The second/third cause is loss of the center bolt, or its head. I have seen them gone, and I have seen them broken. Both events have the same two causes:
– The door is incorrectly installed, with the bolt not bottomed out solidly in its hole; or
– The stress riser from the center hole drilled through the body, coupled with a angled load rather than pure tension, snaps off the head.
LOST BOLT: The factory bolts come with a Nylock insert in the threads, and a grease fitting in the head. People adjust the door fit (to the wing) by turning the bolt in or out, expecting the Nylock to keep it from coming all the way out. It comes out anyway.
BROKEN HEAD: When the bolt backs out far enough, or the tire hits the door, the bolt head is subject to a severe ‘prying’ action. If it doesn’t fail right away, it will the next time the gear is retracted. With the bottom bolt gone, which is the primary structural support (as opposed to positioning support) for the door, the top brackets will rip away, like tearing paper.
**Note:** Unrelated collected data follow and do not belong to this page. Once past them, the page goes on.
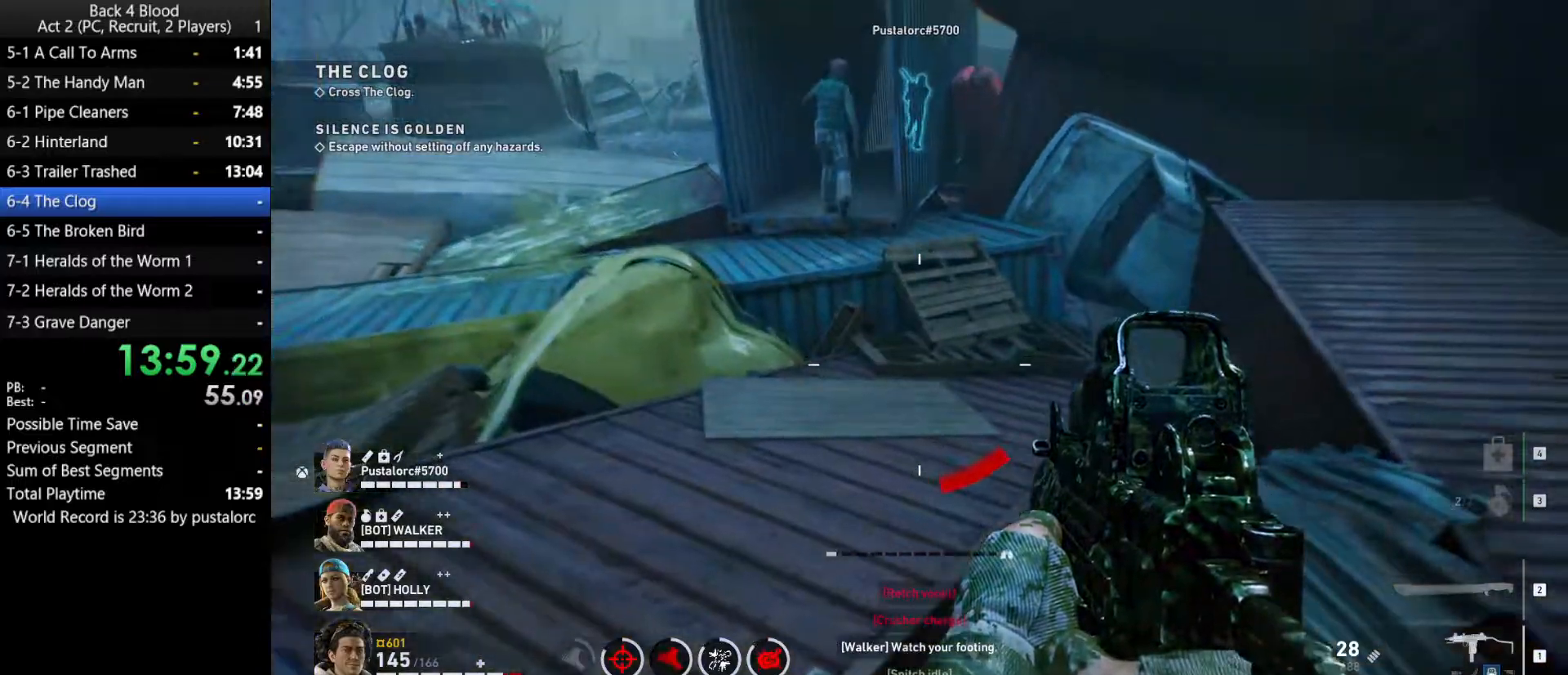
{"keys": ["shift", "w"], "mouse": [], "events": [[433, "shift", "down"]]}
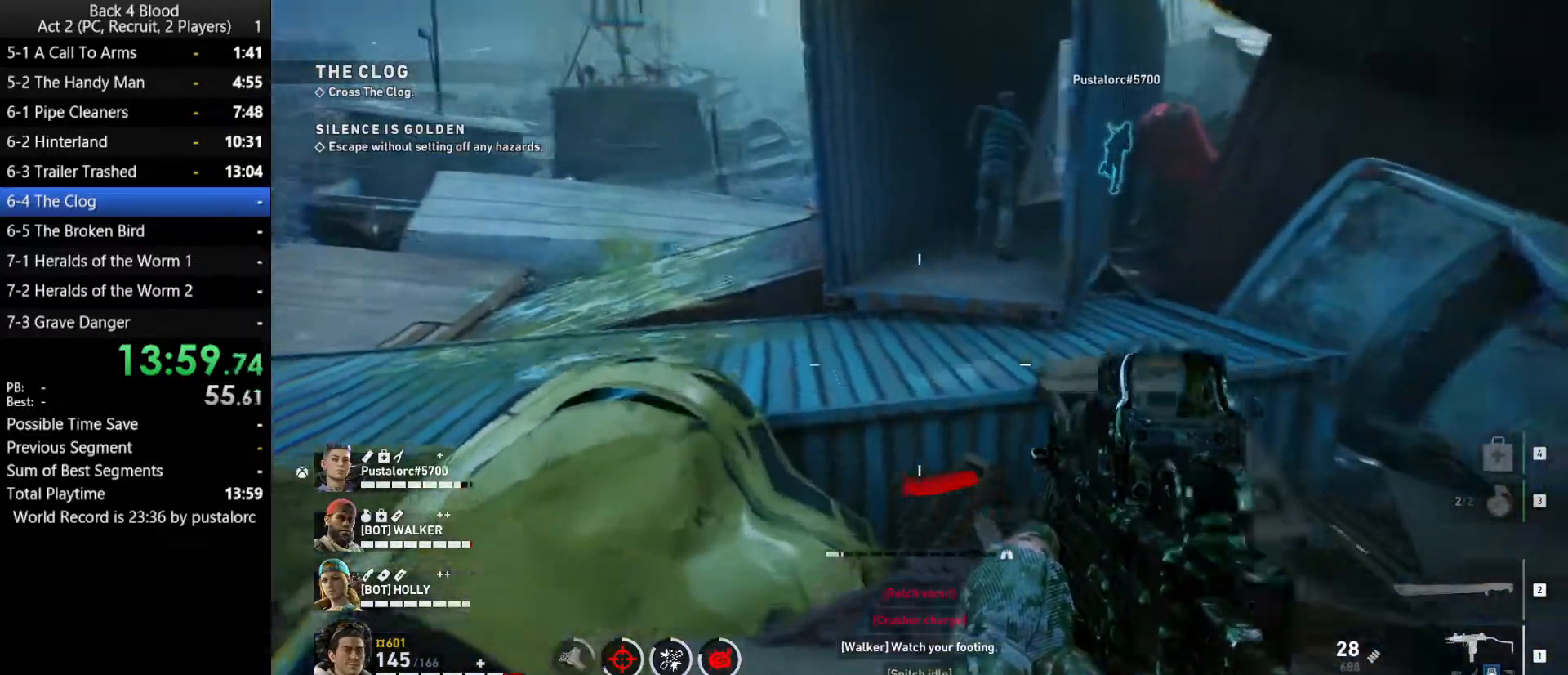
{"keys": ["w"], "mouse": [], "events": [[117, "shift", "up"], [117, "space", "down"], [300, "space", "up"]]}
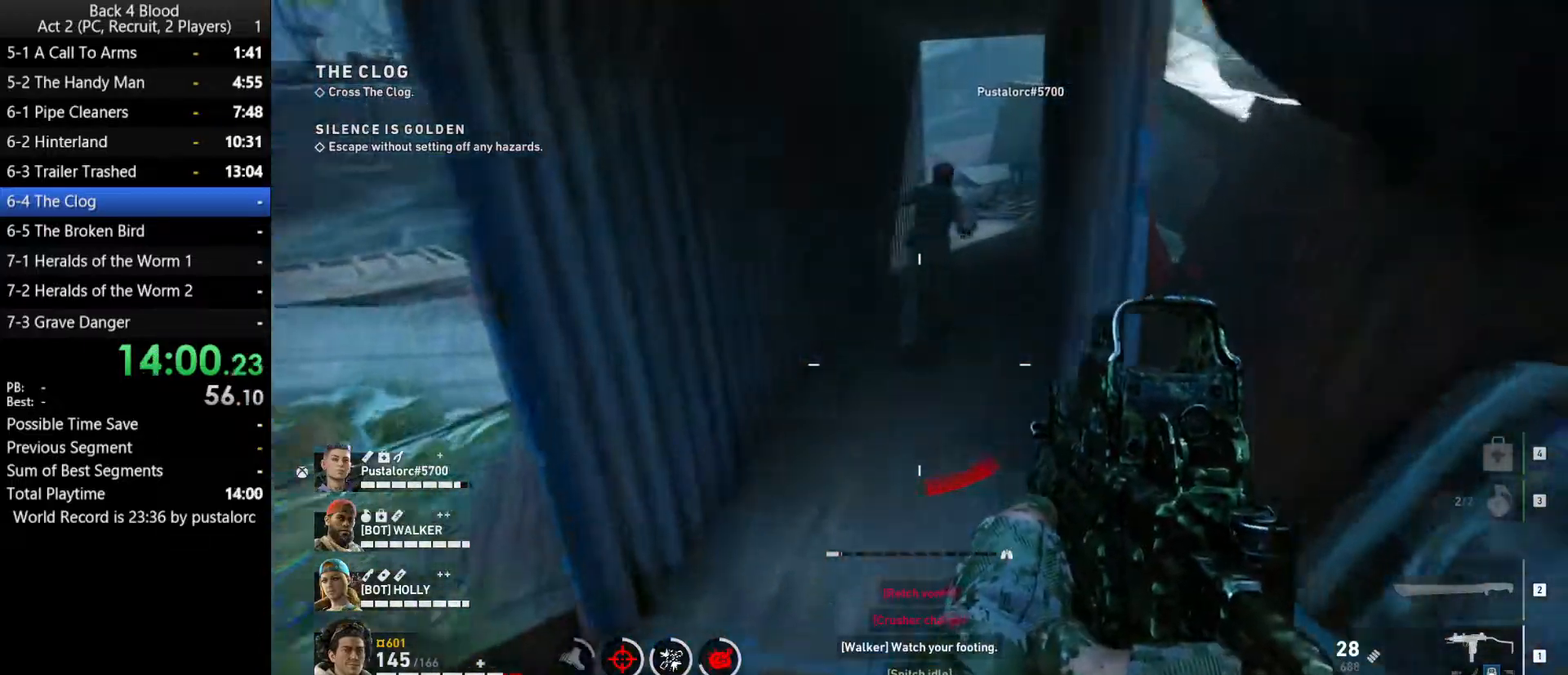
{"keys": ["shift", "w"], "mouse": [], "events": [[217, "shift", "down"]]}
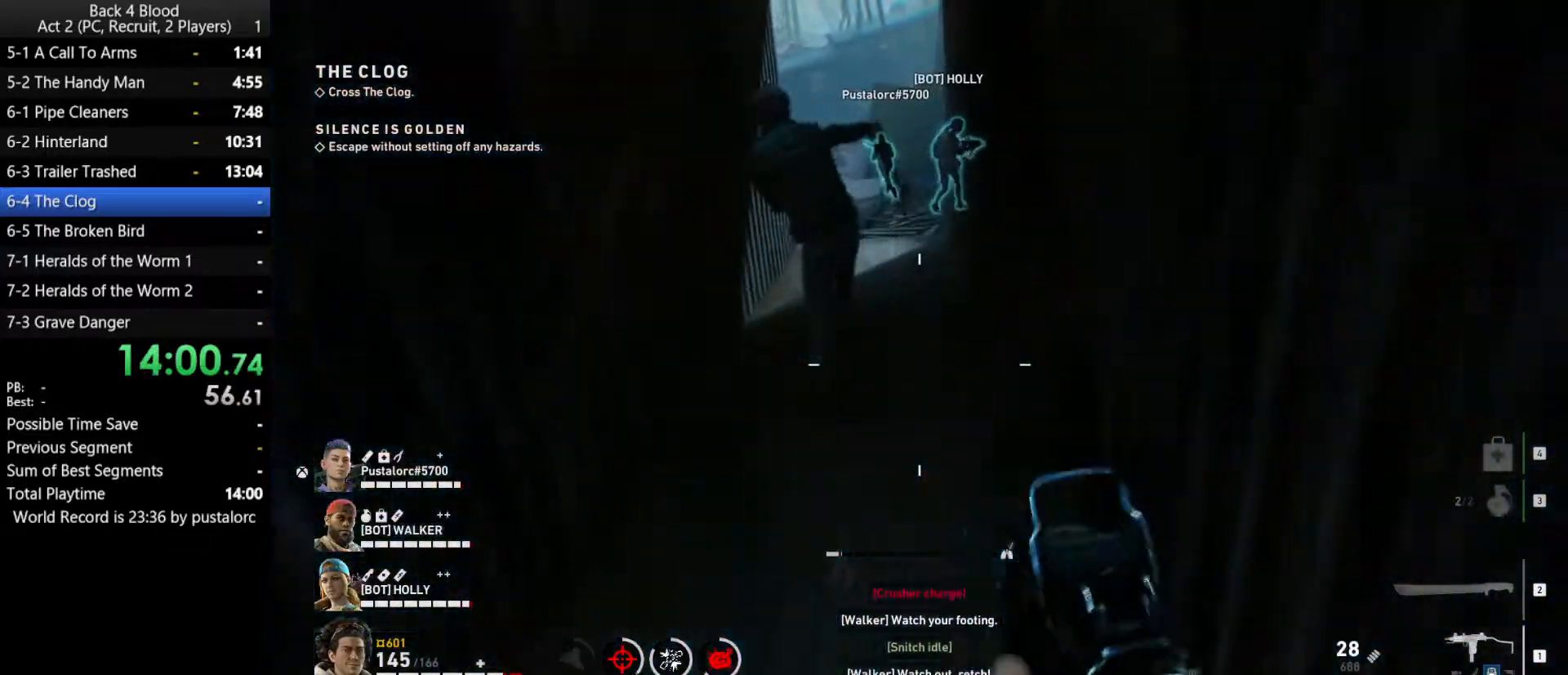
{"keys": ["shift", "w"], "mouse": [], "events": []}
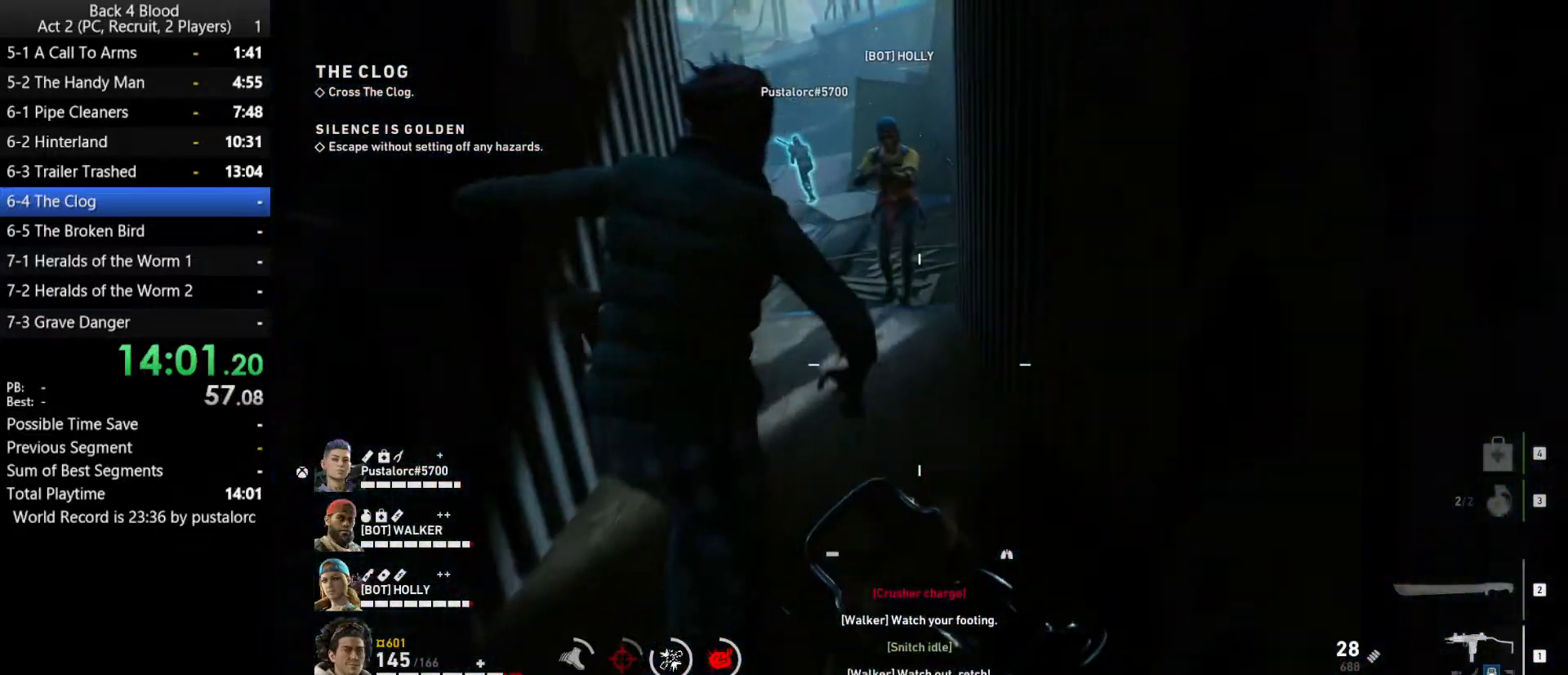
{"keys": ["w"], "mouse": [], "events": [[50, "shift", "up"], [50, "space", "down"], [183, "mouse_left", "down"], [183, "space", "up"], [467, "mouse_left", "up"]]}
Beech is partly to blame for this. The can’t make their minds up on the best way to handle the bolt, and have gone through at least three iterations. Only the latest iteration is now available as parts, and it will not properly position the older doors. If used as outlined, it leaves the lower/outboard end of the door too far from the wing. Due to the thickness of the spacer, the door cannot be adjusted further in/up. The sole advantages of this system are the one-piece retaining flange and spacer, and the solidly-installed bolt. The spacer fits the door hole, and has an integral retaining flange on the outside. The very thin Teflon anti-chafe washer goes over the bushing, under the flange. The bushing goes through the door, and a rubber grommet is placed over the protruding bushing. Then the bushing is bolted down solidly to the knee pin.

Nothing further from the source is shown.